■ Task to complete
State how many lines of the records contain the string "right". Reply with the number alone.

■ Dataset records
Start

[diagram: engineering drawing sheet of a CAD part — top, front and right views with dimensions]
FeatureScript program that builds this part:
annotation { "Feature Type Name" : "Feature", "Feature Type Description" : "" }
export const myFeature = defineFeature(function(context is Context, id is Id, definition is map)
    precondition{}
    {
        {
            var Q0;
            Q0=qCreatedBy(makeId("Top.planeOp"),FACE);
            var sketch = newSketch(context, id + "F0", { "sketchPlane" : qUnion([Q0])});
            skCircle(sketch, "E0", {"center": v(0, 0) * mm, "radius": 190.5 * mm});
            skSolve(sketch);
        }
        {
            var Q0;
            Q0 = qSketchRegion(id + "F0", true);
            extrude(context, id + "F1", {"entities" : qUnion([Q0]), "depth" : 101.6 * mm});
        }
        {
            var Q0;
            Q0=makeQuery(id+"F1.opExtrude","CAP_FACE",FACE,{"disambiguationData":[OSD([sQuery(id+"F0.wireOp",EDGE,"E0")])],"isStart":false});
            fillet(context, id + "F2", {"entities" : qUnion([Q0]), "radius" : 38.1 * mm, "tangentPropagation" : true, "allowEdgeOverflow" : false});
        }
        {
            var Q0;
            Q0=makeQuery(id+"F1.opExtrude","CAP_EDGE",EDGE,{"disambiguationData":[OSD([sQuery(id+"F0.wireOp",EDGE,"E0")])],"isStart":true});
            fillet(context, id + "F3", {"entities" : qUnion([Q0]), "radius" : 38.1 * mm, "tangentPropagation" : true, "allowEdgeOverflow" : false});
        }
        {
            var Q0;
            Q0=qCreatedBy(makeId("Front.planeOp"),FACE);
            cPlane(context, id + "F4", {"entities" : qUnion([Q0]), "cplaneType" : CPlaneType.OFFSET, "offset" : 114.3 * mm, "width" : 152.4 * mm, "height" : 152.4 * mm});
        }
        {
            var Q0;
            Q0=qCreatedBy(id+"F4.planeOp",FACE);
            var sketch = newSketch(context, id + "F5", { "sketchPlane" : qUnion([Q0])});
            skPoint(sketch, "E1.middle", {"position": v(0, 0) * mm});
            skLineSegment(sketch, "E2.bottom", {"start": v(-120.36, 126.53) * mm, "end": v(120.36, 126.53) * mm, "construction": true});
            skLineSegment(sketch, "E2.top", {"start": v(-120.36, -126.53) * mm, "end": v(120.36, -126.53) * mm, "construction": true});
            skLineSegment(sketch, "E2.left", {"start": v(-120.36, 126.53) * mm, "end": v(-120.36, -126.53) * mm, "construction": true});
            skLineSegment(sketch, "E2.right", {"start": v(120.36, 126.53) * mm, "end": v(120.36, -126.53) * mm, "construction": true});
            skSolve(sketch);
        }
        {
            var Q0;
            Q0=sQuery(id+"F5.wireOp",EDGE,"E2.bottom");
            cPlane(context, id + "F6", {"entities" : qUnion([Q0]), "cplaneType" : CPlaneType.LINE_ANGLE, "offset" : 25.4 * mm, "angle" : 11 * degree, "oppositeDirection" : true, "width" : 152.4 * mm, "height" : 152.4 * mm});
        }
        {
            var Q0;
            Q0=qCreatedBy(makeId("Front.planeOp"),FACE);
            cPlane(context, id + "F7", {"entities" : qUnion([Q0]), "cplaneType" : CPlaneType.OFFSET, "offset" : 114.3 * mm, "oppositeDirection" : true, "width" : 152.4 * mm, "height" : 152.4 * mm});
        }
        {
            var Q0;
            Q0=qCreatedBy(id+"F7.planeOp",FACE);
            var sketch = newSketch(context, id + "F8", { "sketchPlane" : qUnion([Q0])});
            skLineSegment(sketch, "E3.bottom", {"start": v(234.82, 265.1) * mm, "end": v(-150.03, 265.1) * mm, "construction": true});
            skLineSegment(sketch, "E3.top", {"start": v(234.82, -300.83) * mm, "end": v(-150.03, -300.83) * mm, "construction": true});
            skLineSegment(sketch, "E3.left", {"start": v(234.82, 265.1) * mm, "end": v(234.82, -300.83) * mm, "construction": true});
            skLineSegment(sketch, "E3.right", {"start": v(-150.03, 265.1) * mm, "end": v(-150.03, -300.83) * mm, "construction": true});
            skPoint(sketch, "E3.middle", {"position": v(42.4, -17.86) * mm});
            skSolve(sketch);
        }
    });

End

■ Output for this task
3